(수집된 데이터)

_ _ _ _

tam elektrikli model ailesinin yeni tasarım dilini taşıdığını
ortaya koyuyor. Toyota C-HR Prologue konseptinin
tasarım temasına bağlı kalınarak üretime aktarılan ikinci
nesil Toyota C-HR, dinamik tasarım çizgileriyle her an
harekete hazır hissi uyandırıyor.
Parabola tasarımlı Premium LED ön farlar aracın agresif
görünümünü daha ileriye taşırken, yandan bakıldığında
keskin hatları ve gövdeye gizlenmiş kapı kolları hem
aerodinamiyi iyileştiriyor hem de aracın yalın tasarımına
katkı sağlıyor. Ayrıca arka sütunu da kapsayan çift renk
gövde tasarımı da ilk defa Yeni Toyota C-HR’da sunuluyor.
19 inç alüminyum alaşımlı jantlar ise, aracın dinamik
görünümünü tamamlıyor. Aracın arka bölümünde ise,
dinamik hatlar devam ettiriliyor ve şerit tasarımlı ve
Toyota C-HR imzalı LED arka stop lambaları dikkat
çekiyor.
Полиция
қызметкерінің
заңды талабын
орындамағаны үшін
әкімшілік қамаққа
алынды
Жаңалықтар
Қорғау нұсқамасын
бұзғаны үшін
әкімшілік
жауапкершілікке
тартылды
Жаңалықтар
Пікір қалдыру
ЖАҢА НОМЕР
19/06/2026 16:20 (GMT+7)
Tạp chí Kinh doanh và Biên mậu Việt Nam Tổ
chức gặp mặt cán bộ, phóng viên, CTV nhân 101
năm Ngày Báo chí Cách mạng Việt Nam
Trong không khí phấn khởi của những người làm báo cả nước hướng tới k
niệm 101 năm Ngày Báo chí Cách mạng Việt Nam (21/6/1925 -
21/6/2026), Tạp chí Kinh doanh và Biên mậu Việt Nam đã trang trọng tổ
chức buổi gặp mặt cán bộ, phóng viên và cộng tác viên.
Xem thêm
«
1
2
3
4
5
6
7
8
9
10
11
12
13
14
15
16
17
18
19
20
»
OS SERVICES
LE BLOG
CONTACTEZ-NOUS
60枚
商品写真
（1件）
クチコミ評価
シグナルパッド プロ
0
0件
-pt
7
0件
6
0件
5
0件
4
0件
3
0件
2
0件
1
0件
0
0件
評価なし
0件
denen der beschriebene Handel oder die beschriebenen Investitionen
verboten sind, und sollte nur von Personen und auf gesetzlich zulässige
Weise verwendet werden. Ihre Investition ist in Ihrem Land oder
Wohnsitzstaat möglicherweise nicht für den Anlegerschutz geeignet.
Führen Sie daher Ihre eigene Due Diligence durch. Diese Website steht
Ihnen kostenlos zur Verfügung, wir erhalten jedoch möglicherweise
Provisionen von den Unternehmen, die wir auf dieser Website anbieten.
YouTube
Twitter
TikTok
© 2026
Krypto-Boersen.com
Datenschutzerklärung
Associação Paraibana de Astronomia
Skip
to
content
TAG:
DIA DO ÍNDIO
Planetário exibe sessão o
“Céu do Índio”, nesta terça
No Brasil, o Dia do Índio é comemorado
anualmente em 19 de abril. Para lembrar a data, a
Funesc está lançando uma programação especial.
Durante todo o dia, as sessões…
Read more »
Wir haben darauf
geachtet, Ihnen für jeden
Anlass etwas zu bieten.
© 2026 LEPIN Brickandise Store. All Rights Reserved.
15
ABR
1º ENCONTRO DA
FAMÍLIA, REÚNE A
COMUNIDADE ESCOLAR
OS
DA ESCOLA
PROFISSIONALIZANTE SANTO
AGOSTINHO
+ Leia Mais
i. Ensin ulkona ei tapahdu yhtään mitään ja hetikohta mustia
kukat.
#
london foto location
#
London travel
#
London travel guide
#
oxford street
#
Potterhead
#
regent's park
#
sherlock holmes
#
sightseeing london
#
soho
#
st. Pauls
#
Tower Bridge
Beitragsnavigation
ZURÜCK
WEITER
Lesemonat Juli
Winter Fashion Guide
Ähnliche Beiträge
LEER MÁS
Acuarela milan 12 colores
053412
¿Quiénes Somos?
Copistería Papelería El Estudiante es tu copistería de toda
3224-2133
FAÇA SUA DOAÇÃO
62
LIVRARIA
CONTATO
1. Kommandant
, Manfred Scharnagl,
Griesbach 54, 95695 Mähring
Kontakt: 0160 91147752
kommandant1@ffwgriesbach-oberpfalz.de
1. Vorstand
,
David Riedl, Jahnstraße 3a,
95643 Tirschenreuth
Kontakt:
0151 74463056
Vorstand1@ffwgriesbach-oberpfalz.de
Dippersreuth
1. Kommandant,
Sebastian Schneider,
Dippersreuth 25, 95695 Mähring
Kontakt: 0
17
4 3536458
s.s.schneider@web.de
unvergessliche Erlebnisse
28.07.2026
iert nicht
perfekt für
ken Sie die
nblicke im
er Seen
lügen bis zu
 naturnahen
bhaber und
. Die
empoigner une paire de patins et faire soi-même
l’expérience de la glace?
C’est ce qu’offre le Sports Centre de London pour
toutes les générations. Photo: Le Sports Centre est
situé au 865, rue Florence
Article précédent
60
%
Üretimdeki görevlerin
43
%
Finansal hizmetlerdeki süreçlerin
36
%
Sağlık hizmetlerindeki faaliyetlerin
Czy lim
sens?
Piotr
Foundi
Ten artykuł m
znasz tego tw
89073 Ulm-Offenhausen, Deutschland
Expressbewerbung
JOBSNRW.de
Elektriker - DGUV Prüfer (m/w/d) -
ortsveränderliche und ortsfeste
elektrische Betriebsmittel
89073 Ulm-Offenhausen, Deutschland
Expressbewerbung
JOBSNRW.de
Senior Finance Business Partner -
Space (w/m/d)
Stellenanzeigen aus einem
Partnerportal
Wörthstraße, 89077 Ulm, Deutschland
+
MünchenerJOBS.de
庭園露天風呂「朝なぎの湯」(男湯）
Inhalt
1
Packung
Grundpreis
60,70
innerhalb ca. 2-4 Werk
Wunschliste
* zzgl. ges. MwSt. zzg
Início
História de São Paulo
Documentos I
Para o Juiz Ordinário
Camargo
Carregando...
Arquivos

_ _ _ _

> _작업 지시_: 위 항목에서 문자열 "Ihnen"가 들어 있는 줄을 빠짐없이 모아 그대로 옮겨 적으세요.

> _답변_:
Ihnen kostenlos zur Verfügung, wir erhalten jedoch möglicherweise
geachtet, Ihnen für jeden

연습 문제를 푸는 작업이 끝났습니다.